Die Ermittlungen hatten sechs Jahre gedauert. Bei ihrem Rechtshilfeersuchen an die russischen Kollegen seien die deutschen Ermittler mehrfach hingehalten worden, sagte eine mit der Situation vertraute Person. Ihnen sei mehrfach gesagt worden, dass ihre Anfrage warten müsse. Der Quelle zufolge sollen die russischen Behörden die deutschen Ermittler auch aufgefordert haben, die Absendung eines formellen, schriftlichen Hilfegesuchs zurückzustellen. Hilfe sei später einfacher, soll ihnen dabei suggeriert worden sein. Weil eine Verjährung des ganzen Verfahrens drohte, riet das Gericht nach Angaben seiner Sprecherin den deutschen Behörden schließlich dazu, die Anklage fallen zu lassen und einen Vergleich anzustreben.
Die Frankfurter Gerichtsakte enthält einen Brief aus Moskau, wie die Gerichtssprecherin weiter sagte. Darin heißt es, dass der russische Chefankläger keine Verletzung russischer Gesetze im Zusammenhang mit den deutschen Ermittlungen habe feststellen können. Dies ist insofern brisant, weil nach deutschem Recht eine Verurteilung wegen Geldwäsche nur möglich gewesen wäre, wenn die Ankläger hätten beweisen können, dass die illegalen Geldflüsse in Höhe von 150 Millionen US-Dollar das Ergebnis eines in Russland verübten Verbrechens gewesen wären.
Der nun erzielte Vergleich wirft ein Schlaglicht auf die Schwierigkeiten, einen Fall grenzüberschreitender Korruption zu verhandeln, wie Beobachter des Verfahrens sagten. "Verurteilungen sind schwierig in internationalen Korruptionsfällen, solange nicht die Justiz in allen betroffenen Ländern kooperiert", sagt Christian Humborg, Chef des deutschen Ablegers der Anti-Korruptions-Organisation Transparency International.
Im Zentrum der Ermittlungen stand mit Reiman ein leitender Angestellter einer staatlichen russischen Telefongesellschaft. Nachdem er in den 1990er Jahren für diese gearbeitet hatte, wurde er später - von 1999 bis 2008 - russischer Minister für Telekommunikation - und damit für die Branche zuständig, in der er angeblich selbst Beteiligungen besaß.

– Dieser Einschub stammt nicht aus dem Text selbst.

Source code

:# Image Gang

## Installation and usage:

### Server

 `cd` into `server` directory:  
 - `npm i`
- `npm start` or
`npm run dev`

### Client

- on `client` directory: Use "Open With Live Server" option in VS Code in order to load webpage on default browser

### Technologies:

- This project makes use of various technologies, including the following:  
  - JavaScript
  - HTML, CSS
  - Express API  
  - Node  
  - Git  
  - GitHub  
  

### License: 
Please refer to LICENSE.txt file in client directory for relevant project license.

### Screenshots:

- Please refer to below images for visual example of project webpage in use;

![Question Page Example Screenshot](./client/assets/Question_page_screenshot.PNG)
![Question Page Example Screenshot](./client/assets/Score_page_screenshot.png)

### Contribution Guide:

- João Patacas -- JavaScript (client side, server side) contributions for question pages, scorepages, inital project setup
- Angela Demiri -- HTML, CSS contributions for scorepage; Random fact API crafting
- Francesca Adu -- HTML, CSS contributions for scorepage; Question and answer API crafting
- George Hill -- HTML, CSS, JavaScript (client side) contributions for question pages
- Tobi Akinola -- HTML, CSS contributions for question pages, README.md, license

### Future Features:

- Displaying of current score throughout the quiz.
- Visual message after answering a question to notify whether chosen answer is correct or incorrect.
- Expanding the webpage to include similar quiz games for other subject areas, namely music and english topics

Laut Anklageschrift hatte Reiman Beteiligungen an der von ihm gemanagten Firma an von ihm kontrollierte Offshore-Gesellschaften transferiert. Später soll er einen Teil davon mithilfe der Commerzbank-Mitarbeiter verkauft haben. Reiman hatte die Anschuldigungen zurückgewiesen. Die Ankläger waren aber überzeugt, dass Reiman seine Besitzverhältnisse von mindestens einer der Offshore-Gesellschaften mithilfe des dänischen Anwalts Jeffrey Galmond verschleiert hat. Galmond soll als Strohmann für Reiman agiert haben. Reiman schwieg zu diesem Vorwurf. Er hat die Vorwürfe durchgehend bestritten und beteuert, die fraglichen Vermögenswerte nie besessen zu haben.
Galmond reagierte nicht auf eine Anfrage nach einem Kommentar zu diesem Artikel. Sein Anwalt verwies darauf, dass der Vergleich bestätigt habe, dass Galmond unschuldig sei. Die Banker konnten für einen Kommentar nicht erreicht werden.
Die Commerzbank hatte bereits im Jahr 2008 eine Geldbuße in Höhe von 7,3 Millionen Euro bezahlt, weil sie dabei geholfen haben soll, die wahren Besitzverhältnisse der Telekom-Beteiligungen verschleiert zu haben. Ein Zivilgericht in Frankfurt hatte geurteilt, dass die Commerzbank von den illegalen Aktivitäten profitiert hatte. Eine Commerzbank-Sprecherin wollte den nun getroffenen Vergleich nicht kommentieren. Sie sagte, die Bank habe den Fall 2008 selbst zum Abschluss gebracht. Auch die Commerzbank hatte in der Vergangenheit beteuert, keinerlei Gesetze gebrochen zu haben.